WHAT THIS TASK INVOLVES = Replace every "image" in the rows below with "frame" and change nothing else.

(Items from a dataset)
────────

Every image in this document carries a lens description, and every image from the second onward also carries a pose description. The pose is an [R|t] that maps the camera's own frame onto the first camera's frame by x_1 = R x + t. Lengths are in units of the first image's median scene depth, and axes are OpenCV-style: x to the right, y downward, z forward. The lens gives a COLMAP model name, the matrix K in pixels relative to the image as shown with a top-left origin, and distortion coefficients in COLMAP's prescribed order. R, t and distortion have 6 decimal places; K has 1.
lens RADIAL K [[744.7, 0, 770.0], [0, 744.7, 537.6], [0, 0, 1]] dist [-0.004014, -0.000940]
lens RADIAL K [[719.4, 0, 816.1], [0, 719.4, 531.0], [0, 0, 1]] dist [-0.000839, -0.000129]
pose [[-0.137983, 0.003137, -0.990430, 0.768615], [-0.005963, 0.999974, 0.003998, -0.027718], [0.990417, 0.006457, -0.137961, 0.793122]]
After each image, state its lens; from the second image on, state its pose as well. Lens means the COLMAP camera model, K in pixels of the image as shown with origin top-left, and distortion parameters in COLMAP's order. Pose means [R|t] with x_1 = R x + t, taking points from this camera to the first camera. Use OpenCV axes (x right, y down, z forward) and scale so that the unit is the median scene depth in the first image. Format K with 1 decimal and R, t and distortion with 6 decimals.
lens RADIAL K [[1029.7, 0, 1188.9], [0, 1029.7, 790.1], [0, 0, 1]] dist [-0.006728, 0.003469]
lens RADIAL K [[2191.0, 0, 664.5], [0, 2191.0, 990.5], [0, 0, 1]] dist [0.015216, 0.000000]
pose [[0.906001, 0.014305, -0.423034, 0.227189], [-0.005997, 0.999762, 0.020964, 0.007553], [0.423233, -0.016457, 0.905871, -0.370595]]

────────

SOLUTION TO THIS TASK =
Every frame in this document carries a lens description, and every frame from the second onward also carries a pose description. The pose is an [R|t] that maps the camera's own frame onto the first camera's frame by x_1 = R x + t. Lengths are in units of the first frame's median scene depth, and axes are OpenCV-style: x to the right, y downward, z forward. The lens gives a COLMAP model name, the matrix K in pixels relative to the frame as shown with a top-left origin, and distortion coefficients in COLMAP's prescribed order. R, t and distortion have 6 decimal places; K has 1.
lens RADIAL K [[744.7, 0, 770.0], [0, 744.7, 537.6], [0, 0, 1]] dist [-0.004014, -0.000940]
lens RADIAL K [[719.4, 0, 816.1], [0, 719.4, 531.0], [0, 0, 1]] dist [-0.000839, -0.000129]
pose [[-0.137983, 0.003137, -0.990430, 0.768615], [-0.005963, 0.999974, 0.003998, -0.027718], [0.990417, 0.006457, -0.137961, 0.793122]]
After each frame, state its lens; from the second frame on, state its pose as well. Lens means the COLMAP camera model, K in pixels of the frame as shown with origin top-left, and distortion parameters in COLMAP's order. Pose means [R|t] with x_1 = R x + t, taking points from this camera to the first camera. Use OpenCV axes (x right, y down, z forward) and scale so that the unit is the median scene depth in the first frame. Format K with 1 decimal and R, t and distortion with 6 decimals.
lens RADIAL K [[1029.7, 0, 1188.9], [0, 1029.7, 790.1], [0, 0, 1]] dist [-0.006728, 0.003469]
lens RADIAL K [[2191.0, 0, 664.5], [0, 2191.0, 990.5], [0, 0, 1]] dist [0.015216, 0.000000]
pose [[0.906001, 0.014305, -0.423034, 0.227189], [-0.005997, 0.999762, 0.020964, 0.007553], [0.423233, -0.016457, 0.905871, -0.370595]]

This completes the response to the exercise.